Virtual Reality (VR)
VR immerses users in fully computer-generated environments, experienced through headsets and motion sensors. Artists use VR to craft fully immersive worlds, interactive narratives, and experiential art that engage multiple senses.

Augmented Reality (AR)
AR overlays digital content onto the physical world via smartphones, tablets, or AR glasses. This practice enables artists to blend real and virtual elements, creating interactive experiences that respond to the user’s environment.

Extended Reality (XR)
XR is an umbrella term encompassing VR, AR, and mixed reality (MR), which combines real and virtual environments in real time. XR allows artists to explore hybrid experiences that merge physical and digital worlds in complex, interactive ways.

Cross-Disciplinary Design (XD)
XD refers to creative practices integrating graphic design, user experience (UX), interaction design, and digital media. It focuses on designing holistic experiences that are both functional and artistic, often for digital platforms, interactive environments and traditional mediums.

Interactive Installations
These physical or digital artworks invite audience participation, often using sensors, cameras, or touch interfaces. Interactive installations break down the barrier between viewer and art, making the audience active in the experience.

Generative Art
Generative art uses algorithms, code, or artificial intelligence to produce artworks that can evolve or change over time. Artists design systems or rules rather than static images, allowing the work to generate itself, often creating unique or unpredictable results. Ai prompts become artistic witchcraft spells.

Digital Storytelling
This practice combines narrative, digital media, and interactive elements to tell stories innovatively. It can include multimedia presentations, web documentaries, VR narratives, or interactive fiction that engage audiences beyond traditional formats.

3D Modeling
Artists and/or creative digital technologists working in collaboration create digital three-dimensional objects or environments using specialised software. 3D modelling is widely used in animation, gaming, virtual production, and digital sculpture, enabling realistic or stylised representations.

Motion Graphics
Motion graphics involve animated graphic design elements such as typography, shapes, and visual effects. This discipline is used extensively in film titles, advertising, branding, and digital interfaces to communicate messages dynamically.

Game Design
Game design blends storytelling, visual art, interactivity, and software development to create interactive digital games. It challenges artists to think about player experience, narrative branching, and real-time engagement.

Immersive Theatre
While rooted in performance, immersive theatre increasingly incorporates digital technology—such as projections, VR, or AR—to create environments that envelop audiences in multisensory narratives, blurring the lines between performer and spectator.

Haptic Feedback Technology
Haptic technology adds a tactile dimension to digital arts by simulating touch and vibration, and force feedback through devices like gloves, suits, or handheld controllers. This innovation enhances immersion in VR and interactive installations, allowing audiences to physically “feel” digital environments or artworks, deepening emotional and sensory engagement. Like VR Galleries and institutions shy away from expensive tech heavy art.

=====

Print the passage of the digital art terms text that begins at the words "Augmented Reality (AR)" and stops after "Extended Reality (XR)", word for word.

• [Recorded information]
=====

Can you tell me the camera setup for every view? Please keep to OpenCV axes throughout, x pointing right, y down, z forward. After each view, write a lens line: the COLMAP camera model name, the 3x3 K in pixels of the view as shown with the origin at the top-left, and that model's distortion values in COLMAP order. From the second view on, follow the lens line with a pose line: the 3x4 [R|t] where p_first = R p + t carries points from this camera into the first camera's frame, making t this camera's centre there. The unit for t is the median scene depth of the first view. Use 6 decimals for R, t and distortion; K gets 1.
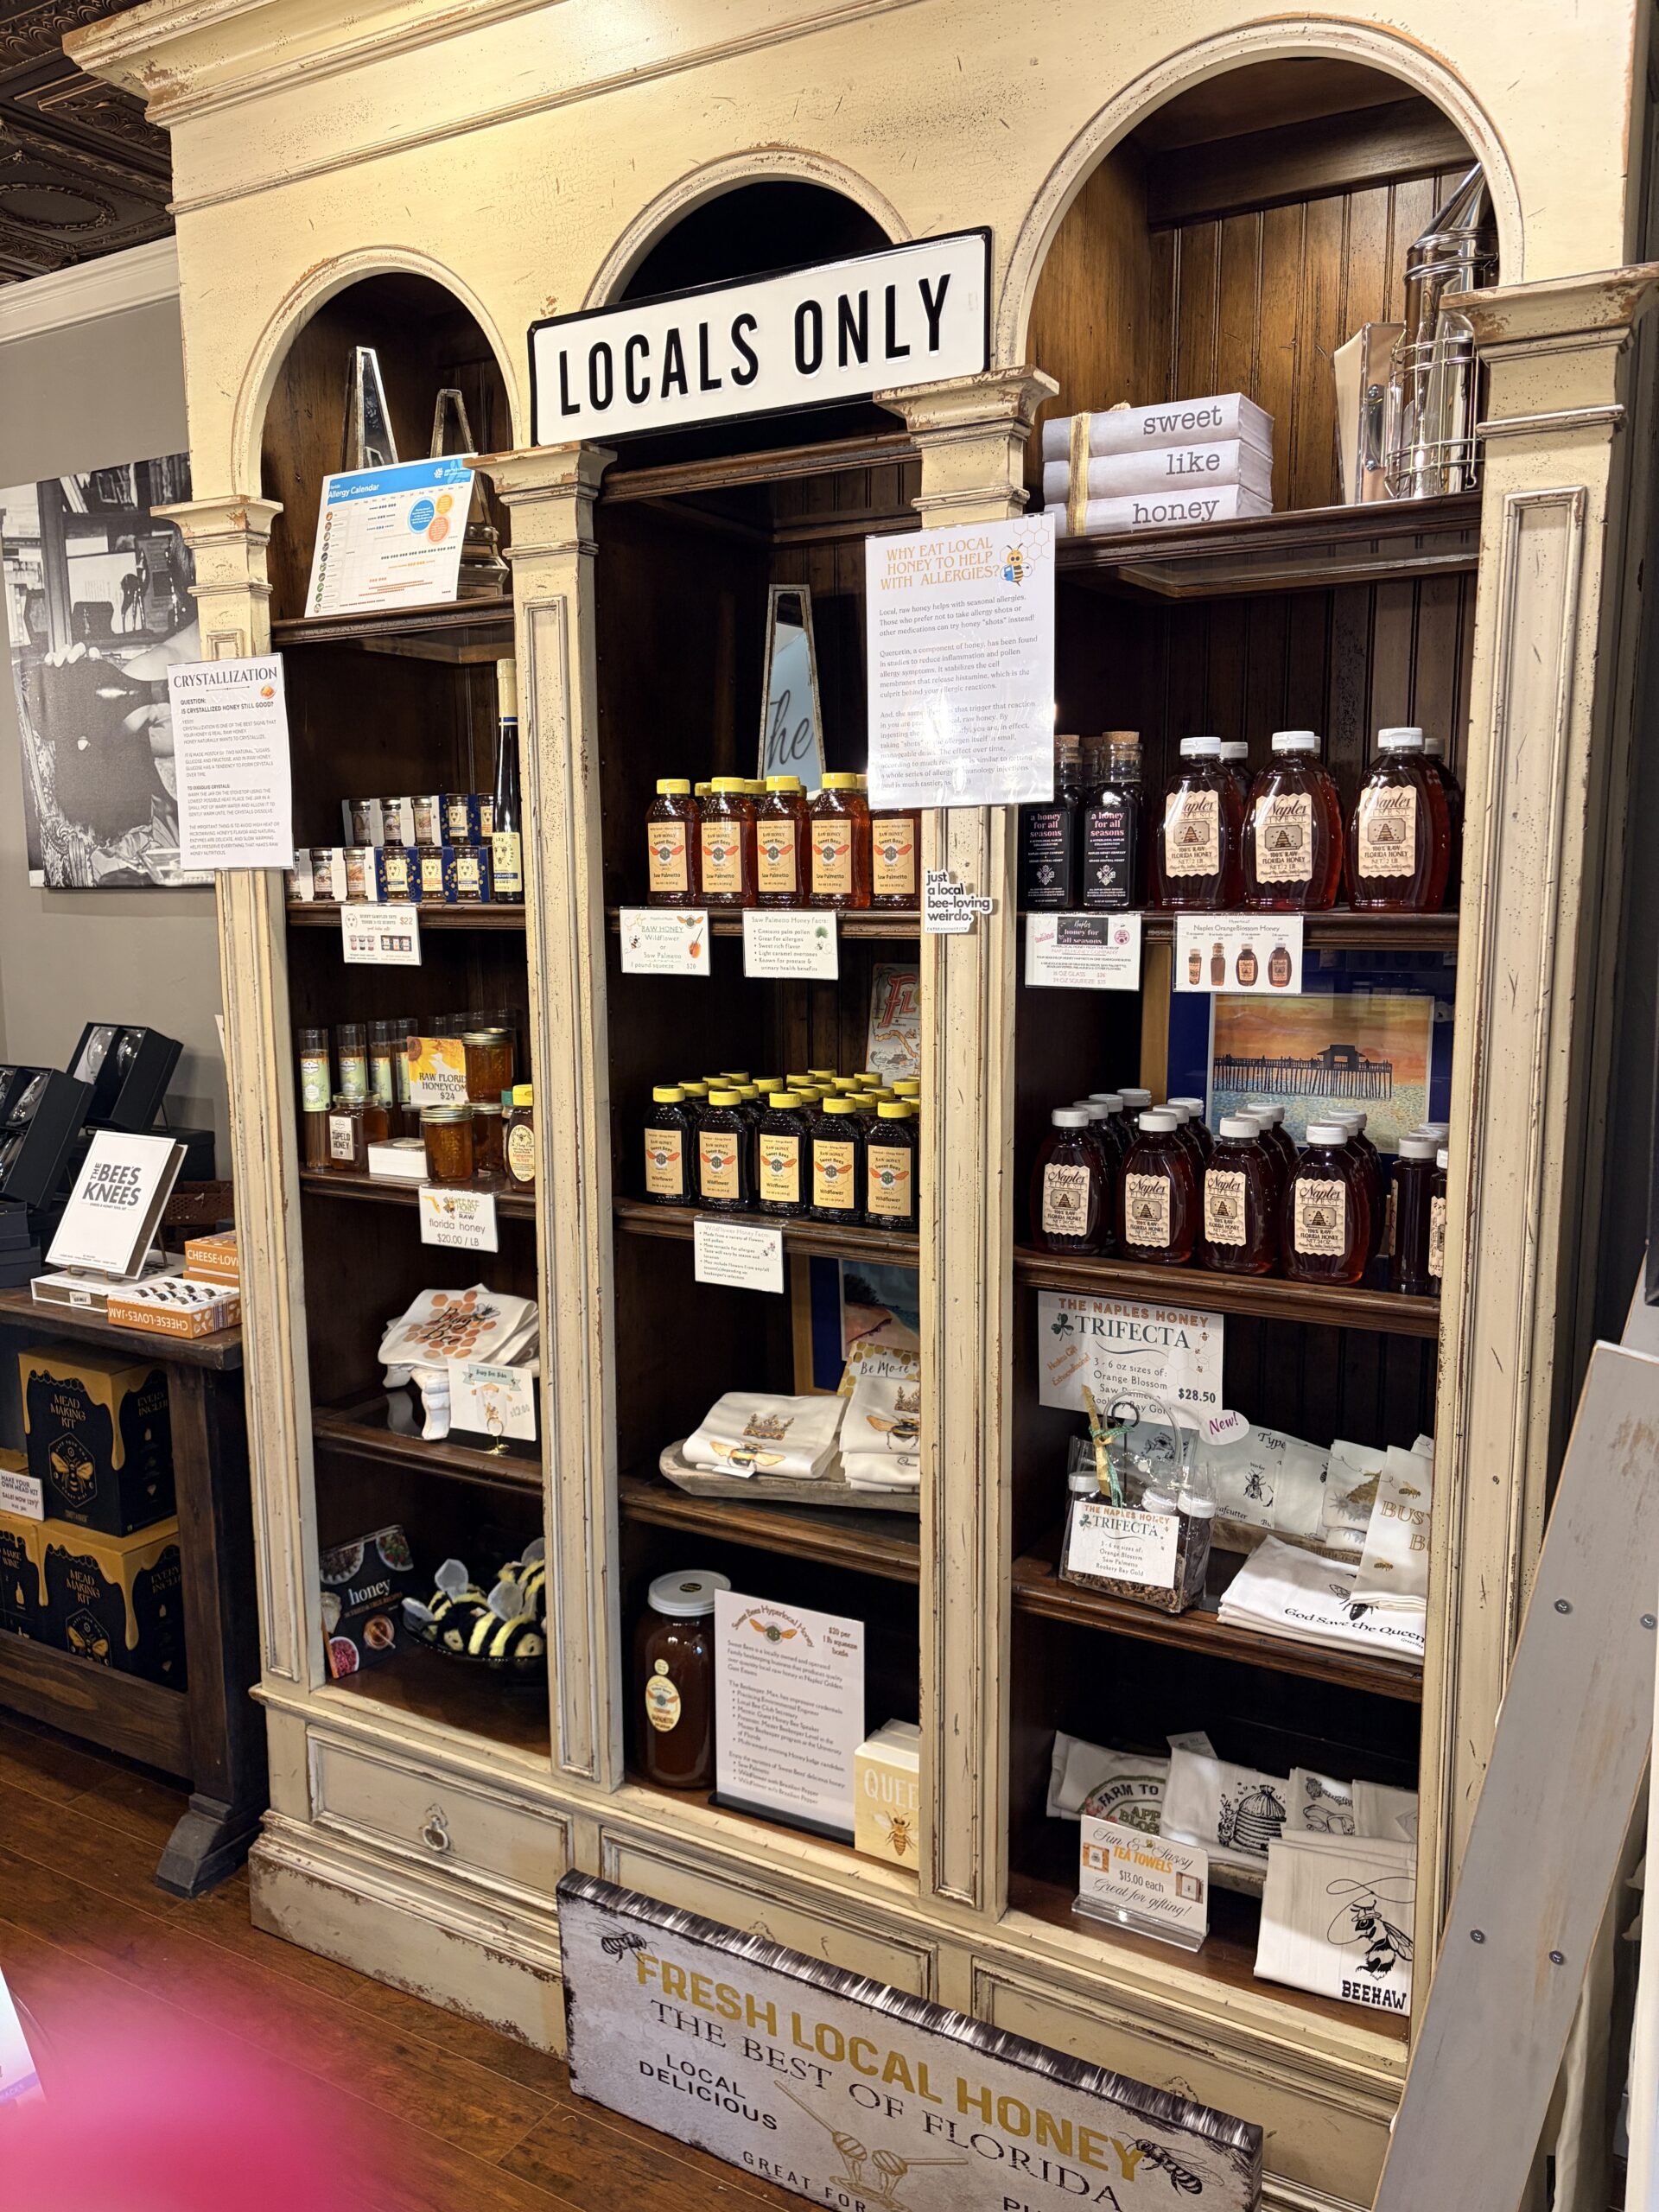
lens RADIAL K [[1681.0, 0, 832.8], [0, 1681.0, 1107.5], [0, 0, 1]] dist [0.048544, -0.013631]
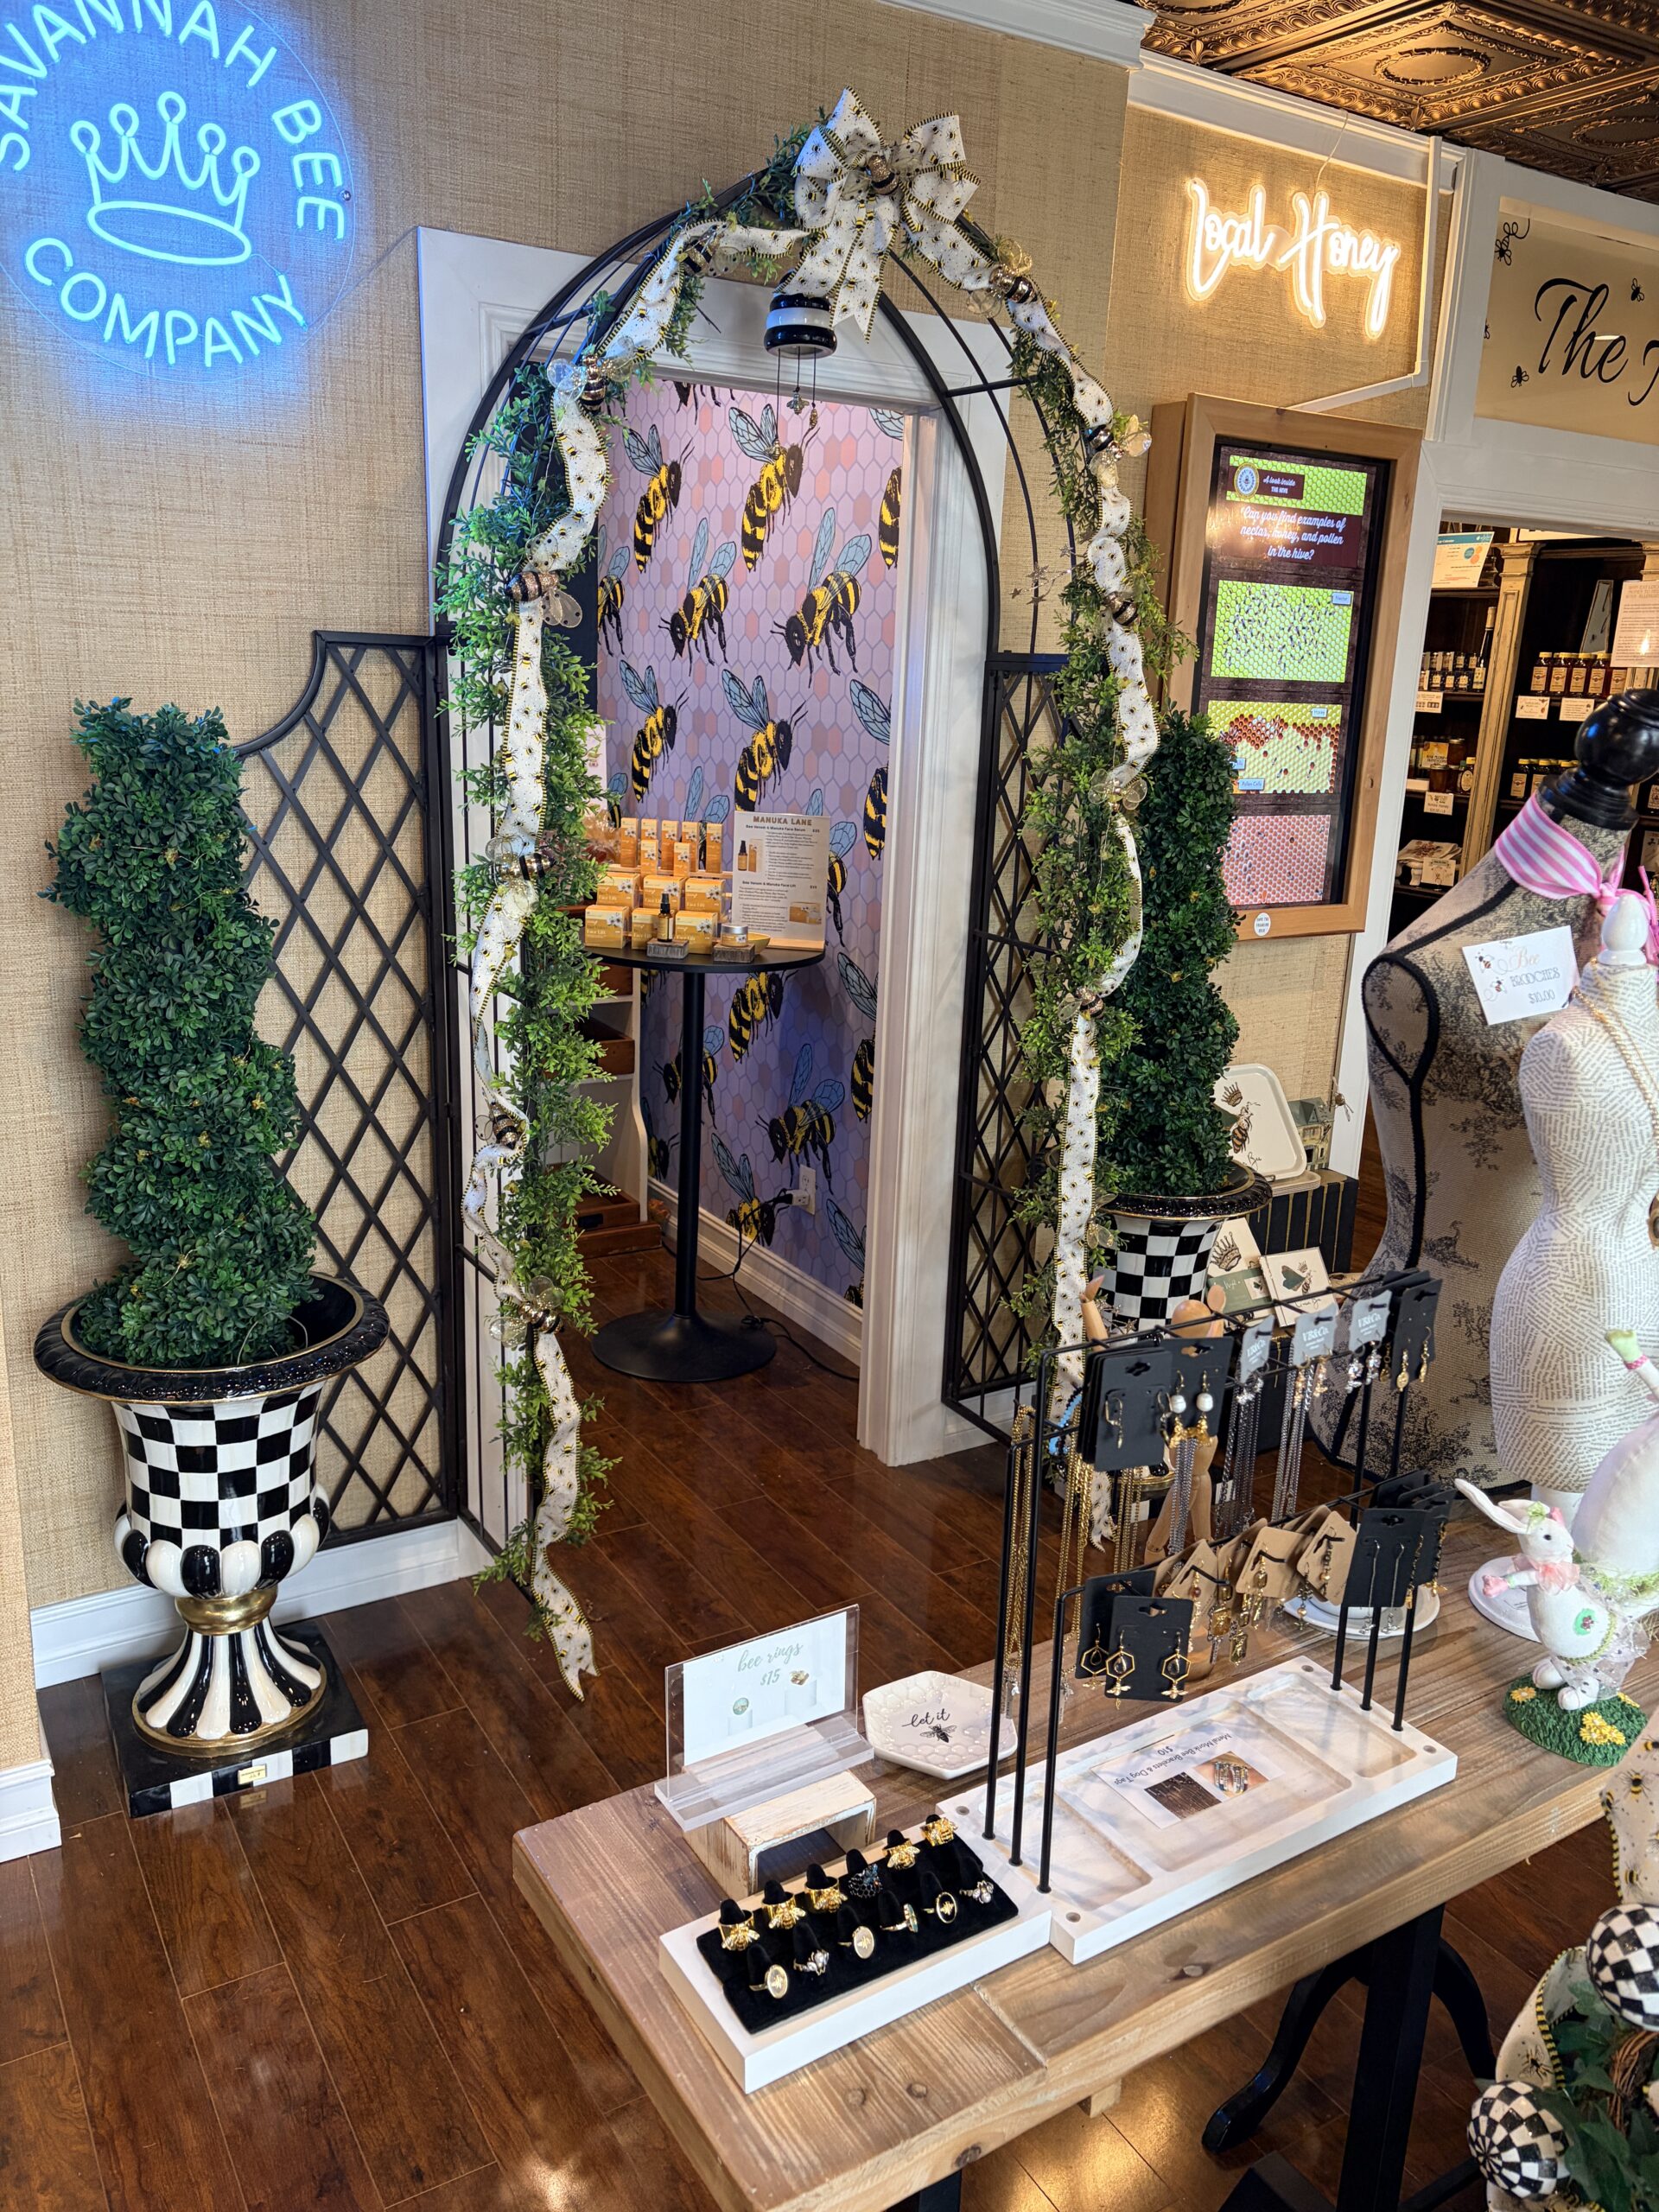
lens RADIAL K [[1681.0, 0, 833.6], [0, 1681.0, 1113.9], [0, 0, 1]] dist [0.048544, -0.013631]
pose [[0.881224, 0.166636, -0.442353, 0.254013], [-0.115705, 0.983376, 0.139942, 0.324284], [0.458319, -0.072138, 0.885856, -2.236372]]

=====

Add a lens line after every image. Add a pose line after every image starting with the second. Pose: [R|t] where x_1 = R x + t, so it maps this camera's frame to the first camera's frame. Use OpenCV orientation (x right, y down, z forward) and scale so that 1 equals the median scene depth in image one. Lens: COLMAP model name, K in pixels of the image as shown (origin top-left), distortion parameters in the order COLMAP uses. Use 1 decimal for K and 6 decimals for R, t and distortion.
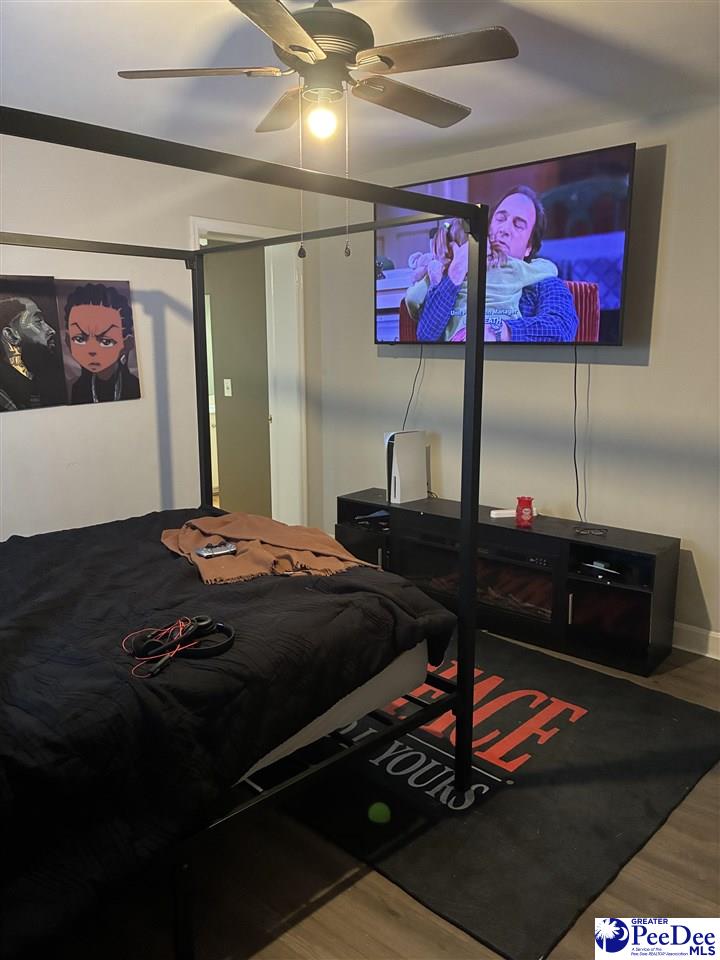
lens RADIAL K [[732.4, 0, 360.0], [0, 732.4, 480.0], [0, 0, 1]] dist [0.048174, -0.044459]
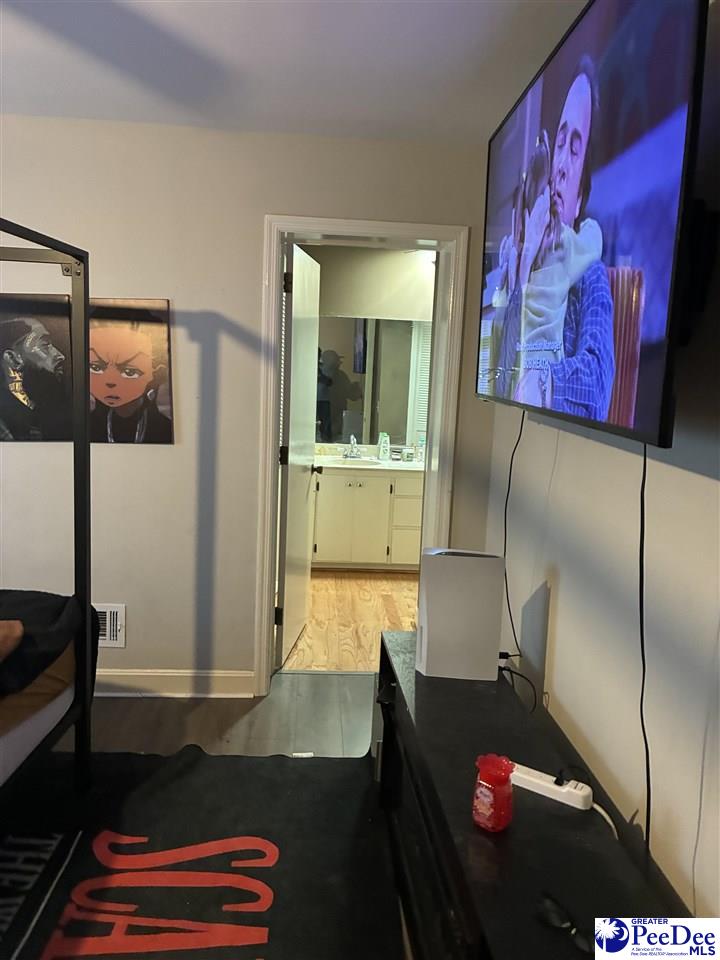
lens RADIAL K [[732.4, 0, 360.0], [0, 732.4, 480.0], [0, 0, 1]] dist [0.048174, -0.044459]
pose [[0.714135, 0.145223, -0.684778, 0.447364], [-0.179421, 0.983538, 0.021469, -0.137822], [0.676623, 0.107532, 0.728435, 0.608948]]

=====

• [Exercise response]
Augmented Reality (AR)
AR overlays digital content onto the physical world via smartphones, tablets, or AR glasses. This practice enables artists to blend real and virtual elements, creating interactive experiences that respond to the user’s environment.

Extended Reality (XR)